Disabled Workers

 

A minor but interesting feature of mobilisation is that the scheme to utilize persons who, through physical disability, have not hitherto been able to take their place in industrial employment.

In the autumn of 1941 an interim scheme for vocational training and placing of employment of disabled person was introduced. The training is provided either in the Ministry’s own centres or in Technical Colleges, and it may be in munitions work or in other essential occupations.

Specialised training is also provided at three residential Colleges run by voluntary organizations with many years experience. Every effort is made to overcome the prejudice that exists against the employment of persons suffering from some kind of disability, and to persuade employers them to train them.

The scheme has made a useful contribution to the war effort; more than that, it has demonstrated that, given a chance, person handicapped by some kind of disability are fully capable of skilled employment, and can hold their own in ordinary competition with able-bodied workers.

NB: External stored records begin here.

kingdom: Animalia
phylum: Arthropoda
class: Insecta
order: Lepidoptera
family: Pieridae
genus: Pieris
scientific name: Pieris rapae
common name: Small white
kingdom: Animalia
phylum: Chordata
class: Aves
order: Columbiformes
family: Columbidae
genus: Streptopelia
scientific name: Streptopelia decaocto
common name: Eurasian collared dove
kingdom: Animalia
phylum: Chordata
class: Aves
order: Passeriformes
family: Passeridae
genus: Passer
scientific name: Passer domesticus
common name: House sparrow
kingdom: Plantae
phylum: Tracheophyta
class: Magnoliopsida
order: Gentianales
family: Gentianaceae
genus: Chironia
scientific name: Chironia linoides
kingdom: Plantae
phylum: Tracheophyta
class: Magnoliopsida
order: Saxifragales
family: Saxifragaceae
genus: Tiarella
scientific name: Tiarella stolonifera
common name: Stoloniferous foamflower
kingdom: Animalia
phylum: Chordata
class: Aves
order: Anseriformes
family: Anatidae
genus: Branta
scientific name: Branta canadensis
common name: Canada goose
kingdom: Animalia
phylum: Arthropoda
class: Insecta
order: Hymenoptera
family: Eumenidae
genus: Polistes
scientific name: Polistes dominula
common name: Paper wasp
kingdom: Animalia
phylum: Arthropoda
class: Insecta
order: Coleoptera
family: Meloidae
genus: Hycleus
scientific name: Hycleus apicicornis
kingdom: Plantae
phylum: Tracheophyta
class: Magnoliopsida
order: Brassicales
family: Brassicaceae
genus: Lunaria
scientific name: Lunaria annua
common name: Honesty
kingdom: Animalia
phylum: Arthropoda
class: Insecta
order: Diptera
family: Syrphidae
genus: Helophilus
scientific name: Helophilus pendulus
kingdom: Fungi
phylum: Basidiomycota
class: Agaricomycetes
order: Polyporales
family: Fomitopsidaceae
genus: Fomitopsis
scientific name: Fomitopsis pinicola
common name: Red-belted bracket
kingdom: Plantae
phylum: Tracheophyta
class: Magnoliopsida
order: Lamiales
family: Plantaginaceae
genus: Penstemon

Another field in which this scheme has achieved success is in the employment of the blind, for whom it has been found that many forms of industrial occupation, sensitiveness of touch is almost as important as sight, blind persons are now undertaking successful work that in peace time would have been thought to be beyond their capacity. This interim scheme, which was introduced as a war measure, forms the basis of permanent scheme to secure the post-war rehabilitation and re-settlement in useful employment of disabled persons.